"In the face of a complex, demanding, and often confusing set of self-care directives, patients may become frustrated, angry, overwhelmed, and/or discouraged. Diabetes-related conflict with loved ones may develop, and relationships with healthcare providers may become strained. The risk of depression is elevated. As a result, motivation for self-care may be impaired."
Diabetes distress and burnout
“Diabetes distress is what some people feel when they’re overwhelmed by the relentlessness of diabetes. This can lead to diabetes burnout.” Consequently, you as the caregiver can experience this, as well.
Your loved one having diabetes, rather than diabetes having them, involves great effort on their part every day, every week, every month, every year, year after year. They may reach a point where they are exhausted, frustrated, or even angry because, despite their best efforts, they may not see the results they want - or more accurately, that is expected of them - and may develop health problems related to diabetes despite their hard work. This upset is diabetes distress.
When distress persists for long enough, your loved one may slip into unhealthy habits, even after years of good management. This is diabetes burnout.
Signs your loved one may be experiencing diabetes burnout:
Persistent anger over having to manage diabetes
Constant worry about diabetes self-care but no motivation to make changes
Stopping blood sugar checks
Frequent unhealthy food choices
Repeatedly expressing feelings of being alone in their diabetes (no one is like them, no one understands them, no one has as much trouble as they do)
Not the same as depression
Diabetes distress and burnout are different from each other, and both are wholly separate from depression, with only a minor overlap.
That is not to suggest that depression may not also be present in your loved one, though to provide appropriate and personalized treatment, providers should make the clinical distinction between distress, burnout, and depression before planning care.
For further discussion on this topic, check out the Helpful Guide Distinguishing Diabetes Distress, Diabetes Burnout, and Depression.
What can I do to help?
Foremost, understand that the lived experience of diabetes is a very personal one. There are thoughts, feelings, and sensations occurring regularly within a person with diabetes that another person doesn't understand, even others who have diabetes. So, with that, also understand that despite your best caregiving efforts, you cannot singlehandedly prevent your loved one from developing distress and burnout.
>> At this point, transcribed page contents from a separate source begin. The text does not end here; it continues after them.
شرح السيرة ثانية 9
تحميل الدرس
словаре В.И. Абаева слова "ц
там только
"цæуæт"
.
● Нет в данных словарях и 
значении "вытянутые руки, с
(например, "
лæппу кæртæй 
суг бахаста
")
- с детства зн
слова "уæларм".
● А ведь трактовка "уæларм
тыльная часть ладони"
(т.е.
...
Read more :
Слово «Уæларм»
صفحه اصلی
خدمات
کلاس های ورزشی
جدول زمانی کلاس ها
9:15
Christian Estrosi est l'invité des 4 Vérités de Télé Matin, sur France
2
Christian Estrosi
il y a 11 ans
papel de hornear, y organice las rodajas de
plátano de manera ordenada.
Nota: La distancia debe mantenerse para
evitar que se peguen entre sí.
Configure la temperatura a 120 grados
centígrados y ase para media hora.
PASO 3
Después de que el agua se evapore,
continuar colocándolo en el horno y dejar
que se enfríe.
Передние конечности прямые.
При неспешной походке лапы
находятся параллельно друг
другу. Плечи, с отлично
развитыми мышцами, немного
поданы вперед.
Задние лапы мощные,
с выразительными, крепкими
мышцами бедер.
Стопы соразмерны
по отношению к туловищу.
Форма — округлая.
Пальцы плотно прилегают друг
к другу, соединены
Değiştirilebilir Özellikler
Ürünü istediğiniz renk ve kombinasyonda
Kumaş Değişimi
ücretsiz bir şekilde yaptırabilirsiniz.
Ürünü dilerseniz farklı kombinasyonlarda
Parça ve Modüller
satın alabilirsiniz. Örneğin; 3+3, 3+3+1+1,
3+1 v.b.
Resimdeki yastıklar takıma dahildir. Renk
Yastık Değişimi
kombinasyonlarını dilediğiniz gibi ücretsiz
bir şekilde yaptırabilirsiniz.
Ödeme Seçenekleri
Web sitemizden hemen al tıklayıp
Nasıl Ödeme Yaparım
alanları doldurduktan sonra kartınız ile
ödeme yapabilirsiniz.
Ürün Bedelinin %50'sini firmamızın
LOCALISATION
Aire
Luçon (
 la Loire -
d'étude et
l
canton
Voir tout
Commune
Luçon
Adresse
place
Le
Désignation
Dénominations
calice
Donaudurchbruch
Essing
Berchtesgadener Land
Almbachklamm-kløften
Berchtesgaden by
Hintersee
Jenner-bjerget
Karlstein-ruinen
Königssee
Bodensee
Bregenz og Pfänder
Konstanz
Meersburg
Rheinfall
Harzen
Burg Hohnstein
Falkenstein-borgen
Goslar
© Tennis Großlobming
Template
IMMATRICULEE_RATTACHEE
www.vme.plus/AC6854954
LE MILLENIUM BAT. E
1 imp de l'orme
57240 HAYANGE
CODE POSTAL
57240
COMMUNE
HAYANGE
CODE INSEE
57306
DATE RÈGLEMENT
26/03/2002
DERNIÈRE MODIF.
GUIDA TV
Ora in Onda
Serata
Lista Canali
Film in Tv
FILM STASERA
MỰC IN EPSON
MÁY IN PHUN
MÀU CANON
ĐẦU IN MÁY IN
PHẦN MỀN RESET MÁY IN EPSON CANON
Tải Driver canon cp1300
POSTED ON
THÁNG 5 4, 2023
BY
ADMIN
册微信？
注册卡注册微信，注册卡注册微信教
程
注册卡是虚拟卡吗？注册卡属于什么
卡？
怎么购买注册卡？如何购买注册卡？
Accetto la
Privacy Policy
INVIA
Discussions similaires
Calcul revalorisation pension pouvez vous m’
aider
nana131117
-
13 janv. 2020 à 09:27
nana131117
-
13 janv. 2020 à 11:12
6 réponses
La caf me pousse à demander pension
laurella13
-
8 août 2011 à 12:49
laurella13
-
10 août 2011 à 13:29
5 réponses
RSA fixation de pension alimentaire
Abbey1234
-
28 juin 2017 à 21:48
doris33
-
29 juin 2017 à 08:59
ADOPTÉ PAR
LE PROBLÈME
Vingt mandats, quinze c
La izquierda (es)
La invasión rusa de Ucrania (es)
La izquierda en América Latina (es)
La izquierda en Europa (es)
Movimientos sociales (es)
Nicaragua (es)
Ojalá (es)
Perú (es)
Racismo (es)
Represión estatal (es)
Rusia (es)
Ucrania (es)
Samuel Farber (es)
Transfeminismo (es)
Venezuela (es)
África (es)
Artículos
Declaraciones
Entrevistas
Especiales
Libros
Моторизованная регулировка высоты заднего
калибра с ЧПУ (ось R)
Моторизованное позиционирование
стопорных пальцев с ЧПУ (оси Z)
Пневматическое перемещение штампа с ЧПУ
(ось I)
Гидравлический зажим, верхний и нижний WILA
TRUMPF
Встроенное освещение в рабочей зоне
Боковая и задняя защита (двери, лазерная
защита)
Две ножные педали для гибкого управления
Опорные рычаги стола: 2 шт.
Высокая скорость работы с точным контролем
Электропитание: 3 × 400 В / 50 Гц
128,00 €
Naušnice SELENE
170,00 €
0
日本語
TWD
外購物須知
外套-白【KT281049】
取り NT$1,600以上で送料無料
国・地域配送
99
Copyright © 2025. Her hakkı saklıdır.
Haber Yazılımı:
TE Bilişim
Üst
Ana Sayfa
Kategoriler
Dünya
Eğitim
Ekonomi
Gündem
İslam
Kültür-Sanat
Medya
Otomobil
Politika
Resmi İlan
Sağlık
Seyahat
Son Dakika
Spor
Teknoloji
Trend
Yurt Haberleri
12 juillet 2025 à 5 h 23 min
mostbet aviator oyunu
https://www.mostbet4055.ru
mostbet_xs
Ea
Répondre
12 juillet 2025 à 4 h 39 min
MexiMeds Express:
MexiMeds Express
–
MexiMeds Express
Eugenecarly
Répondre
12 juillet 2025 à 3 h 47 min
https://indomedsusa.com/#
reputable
Distress and burnout are no one's fault, not yours or theirs. It happens.
If you recognize one or more signs that your loved one may be experiencing diabetes distress or burnout, there are many things you can do to help.
Remind your loved one that blood sugar levels are just a number, just a piece of data, and not a reflection of who they are or how much effort they have put into self-care. Blood sugar checks are also not a pass-fail system!
Remind them to be kind to themselves and let go of high expectations, especially those that have been thrust on them rather than embraced by them. No one has a perfect relationship with diabetes.
Remind them to take a break. Talk to qualified healthcare professionals about when and how your loved one can spend less time and energy on their diabetes. Not ignoring it completely, but being able to relax daily targets or reduce the number of blood checks sometimes.
Encourage them to talk about how they feel, whether their feelings are diabetes-related or not. Remind them that they are still a whole person and not just this condition and that they are allowed to indulge in thoughts and feelings not centered on diabetes.
Involve their healthcare team, who may have surprising suggestions and alternatives for shaking distress and recovering from burnout.
Encourage your loved one to connect to people who will get them. Support communities can seem unnecessary and even intimidating at first, though dozens of studies and surveys show that once engaged, people with diabetes not only have improved glycemic management but also find a real kinship with one another and share a lot.